◆ Task description: In the data that follows, find the line with "Highlight the green"; transcribe it, every later line up to the one with "Which 3-D box holds the left", and that line as well, exactly and with no others.

◆ Supplied information:
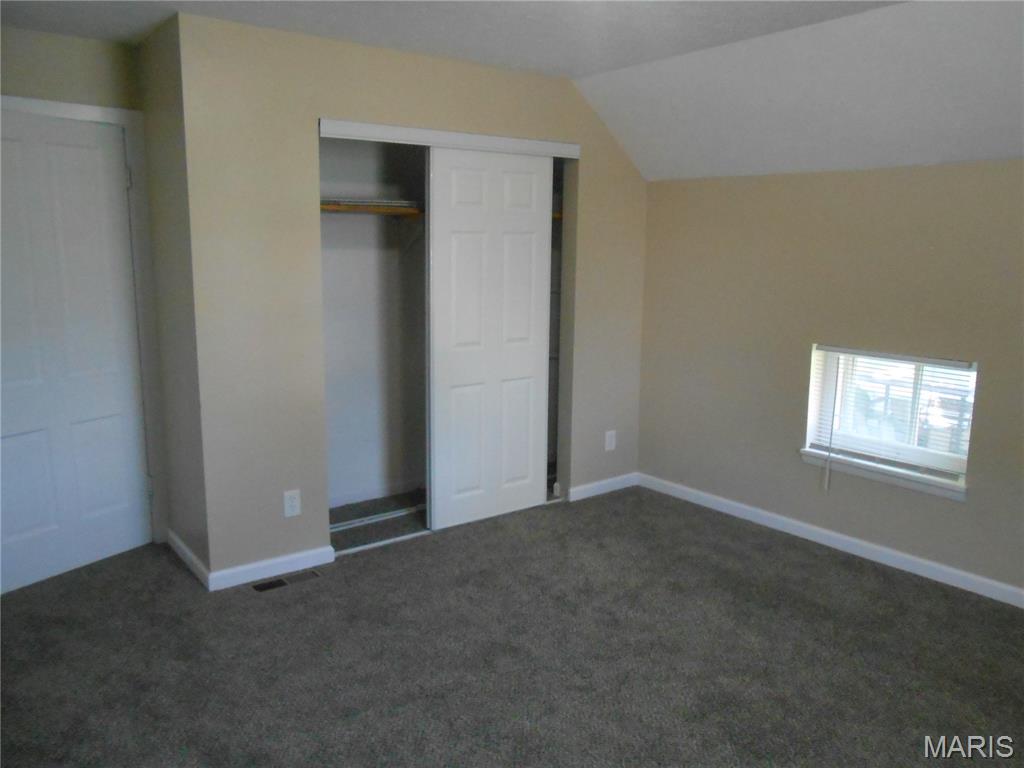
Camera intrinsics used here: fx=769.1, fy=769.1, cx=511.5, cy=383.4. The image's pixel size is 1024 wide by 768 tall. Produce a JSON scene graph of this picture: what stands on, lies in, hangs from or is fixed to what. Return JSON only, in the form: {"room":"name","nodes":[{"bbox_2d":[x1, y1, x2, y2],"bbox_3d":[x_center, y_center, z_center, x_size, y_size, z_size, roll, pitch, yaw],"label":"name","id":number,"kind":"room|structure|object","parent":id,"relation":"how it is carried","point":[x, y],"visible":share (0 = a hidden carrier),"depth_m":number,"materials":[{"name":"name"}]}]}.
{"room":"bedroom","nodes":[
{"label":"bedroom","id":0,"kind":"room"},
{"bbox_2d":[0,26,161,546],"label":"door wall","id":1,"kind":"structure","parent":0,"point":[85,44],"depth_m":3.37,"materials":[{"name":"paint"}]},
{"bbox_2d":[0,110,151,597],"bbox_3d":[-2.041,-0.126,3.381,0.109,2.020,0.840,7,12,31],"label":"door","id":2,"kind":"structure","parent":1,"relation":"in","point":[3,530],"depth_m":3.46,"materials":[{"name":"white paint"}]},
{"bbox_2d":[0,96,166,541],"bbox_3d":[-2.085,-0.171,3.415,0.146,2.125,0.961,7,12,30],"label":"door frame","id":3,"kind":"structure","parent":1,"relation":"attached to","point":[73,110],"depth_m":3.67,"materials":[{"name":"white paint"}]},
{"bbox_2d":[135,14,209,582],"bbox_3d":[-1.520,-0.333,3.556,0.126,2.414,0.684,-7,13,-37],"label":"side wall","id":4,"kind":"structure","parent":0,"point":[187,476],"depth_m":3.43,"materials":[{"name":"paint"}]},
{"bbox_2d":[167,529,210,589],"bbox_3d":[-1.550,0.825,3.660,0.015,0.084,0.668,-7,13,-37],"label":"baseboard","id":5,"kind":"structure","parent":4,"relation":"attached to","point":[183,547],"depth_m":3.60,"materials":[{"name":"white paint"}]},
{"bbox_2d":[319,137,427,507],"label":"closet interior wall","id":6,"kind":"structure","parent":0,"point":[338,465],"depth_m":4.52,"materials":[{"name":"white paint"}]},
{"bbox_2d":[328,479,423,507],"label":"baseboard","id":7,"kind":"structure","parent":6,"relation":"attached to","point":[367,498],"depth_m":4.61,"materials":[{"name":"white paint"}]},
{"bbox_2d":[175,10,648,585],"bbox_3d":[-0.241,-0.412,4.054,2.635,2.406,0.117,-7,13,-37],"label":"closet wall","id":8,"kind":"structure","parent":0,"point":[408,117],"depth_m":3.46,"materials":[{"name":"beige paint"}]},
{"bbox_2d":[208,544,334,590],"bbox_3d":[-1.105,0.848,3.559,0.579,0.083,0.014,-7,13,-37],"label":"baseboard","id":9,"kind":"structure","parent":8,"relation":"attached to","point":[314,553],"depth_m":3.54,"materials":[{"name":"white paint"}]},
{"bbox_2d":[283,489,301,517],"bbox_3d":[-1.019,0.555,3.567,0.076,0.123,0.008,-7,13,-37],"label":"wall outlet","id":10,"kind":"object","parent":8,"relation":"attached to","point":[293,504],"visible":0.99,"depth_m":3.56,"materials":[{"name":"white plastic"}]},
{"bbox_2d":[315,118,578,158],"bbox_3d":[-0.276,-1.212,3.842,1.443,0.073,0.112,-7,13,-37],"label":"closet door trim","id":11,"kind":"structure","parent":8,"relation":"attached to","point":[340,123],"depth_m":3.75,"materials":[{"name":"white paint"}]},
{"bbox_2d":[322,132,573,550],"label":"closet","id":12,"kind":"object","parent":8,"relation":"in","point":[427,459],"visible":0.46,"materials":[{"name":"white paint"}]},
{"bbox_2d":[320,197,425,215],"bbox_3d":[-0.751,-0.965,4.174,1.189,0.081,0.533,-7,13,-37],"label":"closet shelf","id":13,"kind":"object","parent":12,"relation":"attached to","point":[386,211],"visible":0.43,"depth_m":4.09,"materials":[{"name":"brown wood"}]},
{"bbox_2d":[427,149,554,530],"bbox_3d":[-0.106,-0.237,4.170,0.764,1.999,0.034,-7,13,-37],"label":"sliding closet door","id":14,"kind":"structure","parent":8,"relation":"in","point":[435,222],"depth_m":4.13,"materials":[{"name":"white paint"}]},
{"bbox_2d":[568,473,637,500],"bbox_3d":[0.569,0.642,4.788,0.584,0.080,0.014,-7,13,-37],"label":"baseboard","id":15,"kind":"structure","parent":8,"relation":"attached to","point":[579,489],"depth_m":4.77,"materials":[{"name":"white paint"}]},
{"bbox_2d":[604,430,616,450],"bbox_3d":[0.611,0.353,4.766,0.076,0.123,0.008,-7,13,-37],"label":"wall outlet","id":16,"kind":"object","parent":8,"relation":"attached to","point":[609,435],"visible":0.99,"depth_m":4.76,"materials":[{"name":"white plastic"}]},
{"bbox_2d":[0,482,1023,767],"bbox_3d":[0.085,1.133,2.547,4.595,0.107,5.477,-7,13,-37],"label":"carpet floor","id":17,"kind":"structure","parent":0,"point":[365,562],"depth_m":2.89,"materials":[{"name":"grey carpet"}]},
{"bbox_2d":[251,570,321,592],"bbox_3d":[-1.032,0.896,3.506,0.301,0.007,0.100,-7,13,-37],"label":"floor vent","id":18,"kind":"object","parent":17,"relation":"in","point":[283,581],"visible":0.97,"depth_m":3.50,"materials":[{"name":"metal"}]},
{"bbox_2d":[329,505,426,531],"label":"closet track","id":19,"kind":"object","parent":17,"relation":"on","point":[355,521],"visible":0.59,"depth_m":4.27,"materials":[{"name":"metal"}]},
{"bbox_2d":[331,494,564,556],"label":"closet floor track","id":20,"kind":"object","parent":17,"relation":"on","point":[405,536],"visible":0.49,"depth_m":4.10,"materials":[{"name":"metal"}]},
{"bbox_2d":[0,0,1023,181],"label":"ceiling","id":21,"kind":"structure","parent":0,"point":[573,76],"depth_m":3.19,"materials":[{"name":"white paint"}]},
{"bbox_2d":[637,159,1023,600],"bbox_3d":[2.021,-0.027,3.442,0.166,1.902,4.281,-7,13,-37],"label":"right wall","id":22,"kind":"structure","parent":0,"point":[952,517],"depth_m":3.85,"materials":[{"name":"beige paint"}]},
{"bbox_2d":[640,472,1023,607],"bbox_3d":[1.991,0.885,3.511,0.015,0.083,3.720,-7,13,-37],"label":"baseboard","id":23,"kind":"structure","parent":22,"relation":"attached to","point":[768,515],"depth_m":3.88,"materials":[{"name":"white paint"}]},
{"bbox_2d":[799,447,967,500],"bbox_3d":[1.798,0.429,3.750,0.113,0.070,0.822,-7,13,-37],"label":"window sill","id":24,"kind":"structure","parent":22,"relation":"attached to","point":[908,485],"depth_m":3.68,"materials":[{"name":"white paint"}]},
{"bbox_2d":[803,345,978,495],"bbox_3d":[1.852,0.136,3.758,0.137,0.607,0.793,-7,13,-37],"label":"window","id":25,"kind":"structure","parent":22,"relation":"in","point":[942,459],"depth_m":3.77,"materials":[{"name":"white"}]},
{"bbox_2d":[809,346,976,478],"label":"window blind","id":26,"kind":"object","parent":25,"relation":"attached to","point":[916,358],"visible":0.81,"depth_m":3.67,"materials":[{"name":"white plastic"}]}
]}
* * *
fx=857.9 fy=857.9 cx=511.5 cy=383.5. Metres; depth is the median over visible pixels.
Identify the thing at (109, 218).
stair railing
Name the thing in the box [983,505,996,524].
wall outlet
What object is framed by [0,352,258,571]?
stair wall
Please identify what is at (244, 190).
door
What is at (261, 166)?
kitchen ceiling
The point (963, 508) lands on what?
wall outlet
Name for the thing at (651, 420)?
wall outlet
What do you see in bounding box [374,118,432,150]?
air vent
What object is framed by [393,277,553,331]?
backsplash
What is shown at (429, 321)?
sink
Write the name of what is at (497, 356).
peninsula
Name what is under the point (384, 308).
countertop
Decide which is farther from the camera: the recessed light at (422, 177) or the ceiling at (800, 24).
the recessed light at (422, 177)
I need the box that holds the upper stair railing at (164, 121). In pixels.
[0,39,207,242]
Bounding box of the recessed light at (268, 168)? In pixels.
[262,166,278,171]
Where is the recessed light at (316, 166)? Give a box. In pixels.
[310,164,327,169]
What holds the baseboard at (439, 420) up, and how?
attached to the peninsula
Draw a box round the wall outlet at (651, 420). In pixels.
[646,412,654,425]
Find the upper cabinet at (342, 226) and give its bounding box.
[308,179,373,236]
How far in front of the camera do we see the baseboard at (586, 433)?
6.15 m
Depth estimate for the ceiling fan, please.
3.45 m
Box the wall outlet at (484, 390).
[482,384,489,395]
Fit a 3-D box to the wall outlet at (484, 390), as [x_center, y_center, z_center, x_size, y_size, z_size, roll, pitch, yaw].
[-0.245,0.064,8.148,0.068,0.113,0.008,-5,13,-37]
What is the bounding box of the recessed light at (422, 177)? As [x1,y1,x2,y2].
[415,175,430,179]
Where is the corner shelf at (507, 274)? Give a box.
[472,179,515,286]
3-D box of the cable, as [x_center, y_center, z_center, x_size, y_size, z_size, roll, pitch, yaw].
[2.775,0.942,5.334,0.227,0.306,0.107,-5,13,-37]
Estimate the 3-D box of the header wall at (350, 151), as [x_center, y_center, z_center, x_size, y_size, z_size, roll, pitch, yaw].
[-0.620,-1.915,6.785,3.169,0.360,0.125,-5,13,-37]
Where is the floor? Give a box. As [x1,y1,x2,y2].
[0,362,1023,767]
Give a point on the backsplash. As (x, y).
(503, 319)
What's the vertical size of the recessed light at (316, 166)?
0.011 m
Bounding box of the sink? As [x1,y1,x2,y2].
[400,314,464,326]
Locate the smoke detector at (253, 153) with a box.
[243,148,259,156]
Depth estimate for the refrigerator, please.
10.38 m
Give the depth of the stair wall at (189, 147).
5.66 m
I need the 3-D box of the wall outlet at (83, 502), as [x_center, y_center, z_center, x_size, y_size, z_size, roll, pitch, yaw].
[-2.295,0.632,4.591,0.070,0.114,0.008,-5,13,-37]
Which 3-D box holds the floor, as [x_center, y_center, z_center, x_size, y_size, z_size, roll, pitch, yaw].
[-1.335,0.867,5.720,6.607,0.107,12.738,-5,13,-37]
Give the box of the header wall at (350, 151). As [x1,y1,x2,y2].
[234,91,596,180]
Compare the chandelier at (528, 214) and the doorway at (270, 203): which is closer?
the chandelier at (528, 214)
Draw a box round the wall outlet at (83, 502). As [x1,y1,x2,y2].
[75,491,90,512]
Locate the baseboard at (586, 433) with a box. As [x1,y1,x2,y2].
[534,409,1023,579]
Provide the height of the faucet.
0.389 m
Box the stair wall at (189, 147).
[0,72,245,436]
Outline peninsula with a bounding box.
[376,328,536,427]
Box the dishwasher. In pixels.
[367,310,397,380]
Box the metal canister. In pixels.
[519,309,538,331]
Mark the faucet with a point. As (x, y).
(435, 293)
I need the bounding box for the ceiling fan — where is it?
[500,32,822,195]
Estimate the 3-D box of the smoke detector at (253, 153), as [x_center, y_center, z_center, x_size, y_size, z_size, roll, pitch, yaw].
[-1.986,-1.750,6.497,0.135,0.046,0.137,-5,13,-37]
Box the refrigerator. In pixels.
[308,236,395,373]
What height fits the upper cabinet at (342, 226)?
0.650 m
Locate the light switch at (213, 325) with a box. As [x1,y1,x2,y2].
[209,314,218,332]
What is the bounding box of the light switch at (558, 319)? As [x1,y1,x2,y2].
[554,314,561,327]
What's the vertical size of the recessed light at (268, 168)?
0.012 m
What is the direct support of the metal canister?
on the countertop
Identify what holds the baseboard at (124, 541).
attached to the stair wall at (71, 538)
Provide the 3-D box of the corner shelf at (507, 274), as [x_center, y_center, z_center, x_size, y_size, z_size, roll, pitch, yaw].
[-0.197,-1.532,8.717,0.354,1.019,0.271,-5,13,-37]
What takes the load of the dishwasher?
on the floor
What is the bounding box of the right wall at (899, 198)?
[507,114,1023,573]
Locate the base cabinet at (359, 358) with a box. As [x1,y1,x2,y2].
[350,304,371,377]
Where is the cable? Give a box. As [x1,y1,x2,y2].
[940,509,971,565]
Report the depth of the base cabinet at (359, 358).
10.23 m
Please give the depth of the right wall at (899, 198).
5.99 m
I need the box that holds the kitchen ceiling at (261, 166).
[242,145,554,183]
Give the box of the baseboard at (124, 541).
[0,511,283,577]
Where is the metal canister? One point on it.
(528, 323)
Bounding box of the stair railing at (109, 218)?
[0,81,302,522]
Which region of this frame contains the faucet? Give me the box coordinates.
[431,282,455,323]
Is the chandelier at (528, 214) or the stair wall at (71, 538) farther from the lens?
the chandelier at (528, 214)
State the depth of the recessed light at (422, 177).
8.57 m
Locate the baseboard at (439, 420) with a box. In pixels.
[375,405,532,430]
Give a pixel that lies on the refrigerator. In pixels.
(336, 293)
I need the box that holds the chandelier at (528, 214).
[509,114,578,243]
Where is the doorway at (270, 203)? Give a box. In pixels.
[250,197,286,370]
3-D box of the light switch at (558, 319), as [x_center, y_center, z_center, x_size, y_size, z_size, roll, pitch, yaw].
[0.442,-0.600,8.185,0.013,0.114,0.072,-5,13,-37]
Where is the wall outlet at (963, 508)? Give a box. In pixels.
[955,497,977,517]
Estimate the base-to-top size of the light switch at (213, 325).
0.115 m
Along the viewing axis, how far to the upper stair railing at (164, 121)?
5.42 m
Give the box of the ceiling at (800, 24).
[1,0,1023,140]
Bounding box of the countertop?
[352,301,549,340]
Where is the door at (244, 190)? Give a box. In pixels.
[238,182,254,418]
---
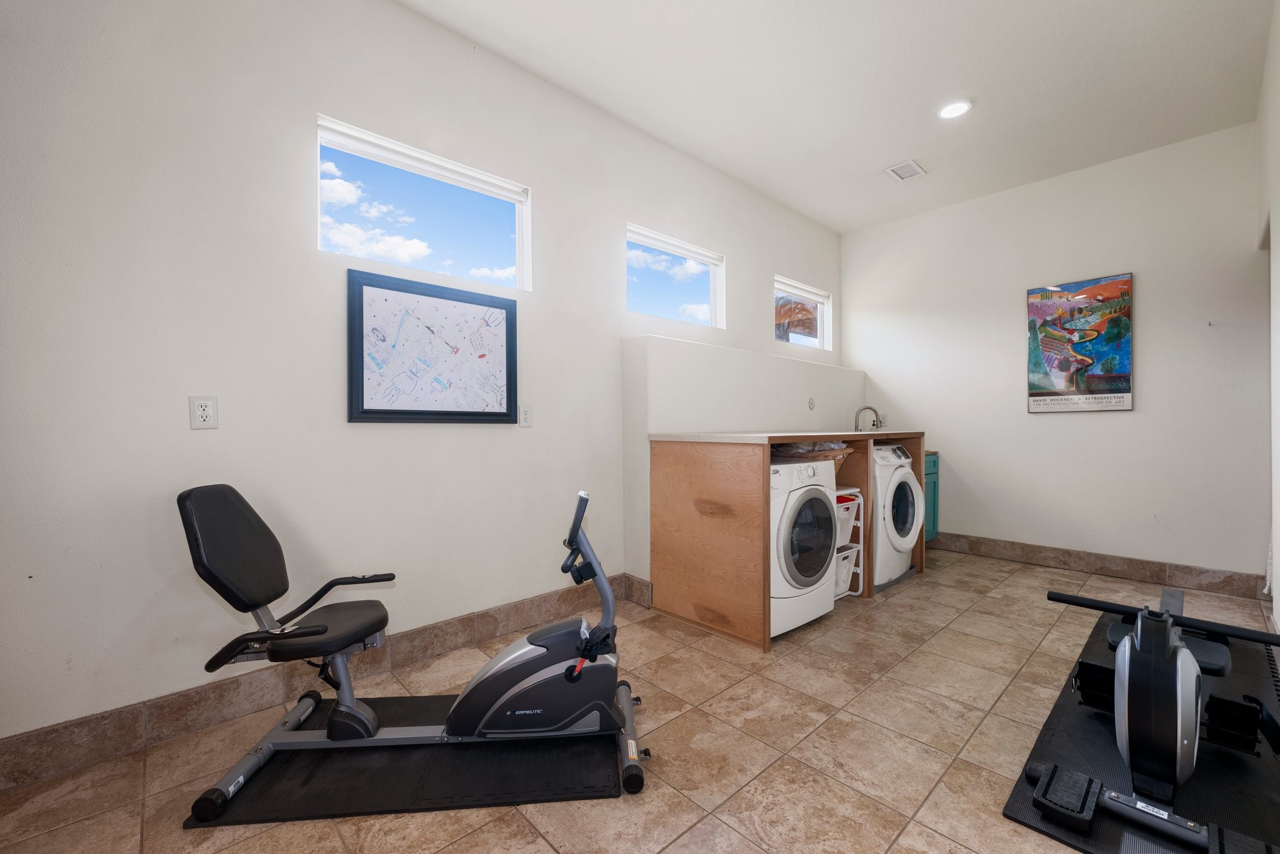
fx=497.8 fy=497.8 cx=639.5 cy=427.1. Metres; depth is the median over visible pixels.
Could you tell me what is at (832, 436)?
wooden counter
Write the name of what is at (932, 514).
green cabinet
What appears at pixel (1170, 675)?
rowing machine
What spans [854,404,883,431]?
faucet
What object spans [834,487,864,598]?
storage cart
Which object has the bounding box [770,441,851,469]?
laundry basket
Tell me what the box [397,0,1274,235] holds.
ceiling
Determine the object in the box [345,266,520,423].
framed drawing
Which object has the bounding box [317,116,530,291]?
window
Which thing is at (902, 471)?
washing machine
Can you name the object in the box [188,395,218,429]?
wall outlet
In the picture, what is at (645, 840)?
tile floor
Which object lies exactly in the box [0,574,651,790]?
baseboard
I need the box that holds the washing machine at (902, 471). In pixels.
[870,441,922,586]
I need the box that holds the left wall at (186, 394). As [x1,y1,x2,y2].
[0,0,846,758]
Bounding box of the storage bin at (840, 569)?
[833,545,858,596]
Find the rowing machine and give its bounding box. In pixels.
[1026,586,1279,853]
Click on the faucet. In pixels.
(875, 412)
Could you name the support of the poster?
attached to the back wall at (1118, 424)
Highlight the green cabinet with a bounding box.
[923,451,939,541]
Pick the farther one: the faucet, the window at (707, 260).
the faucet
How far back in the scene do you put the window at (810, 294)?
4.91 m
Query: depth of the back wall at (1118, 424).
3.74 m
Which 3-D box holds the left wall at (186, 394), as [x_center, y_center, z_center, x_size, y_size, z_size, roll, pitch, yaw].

◆ Answer to the problem:
Highlight the green cabinet with a bounding box.
[923,451,939,541]
Pick the farther one: the faucet, the window at (707, 260).
the faucet
How far back in the scene do you put the window at (810, 294)?
4.91 m
Query: depth of the back wall at (1118, 424).
3.74 m
Which 3-D box holds the left wall at (186, 394), as [x_center, y_center, z_center, x_size, y_size, z_size, roll, pitch, yaw].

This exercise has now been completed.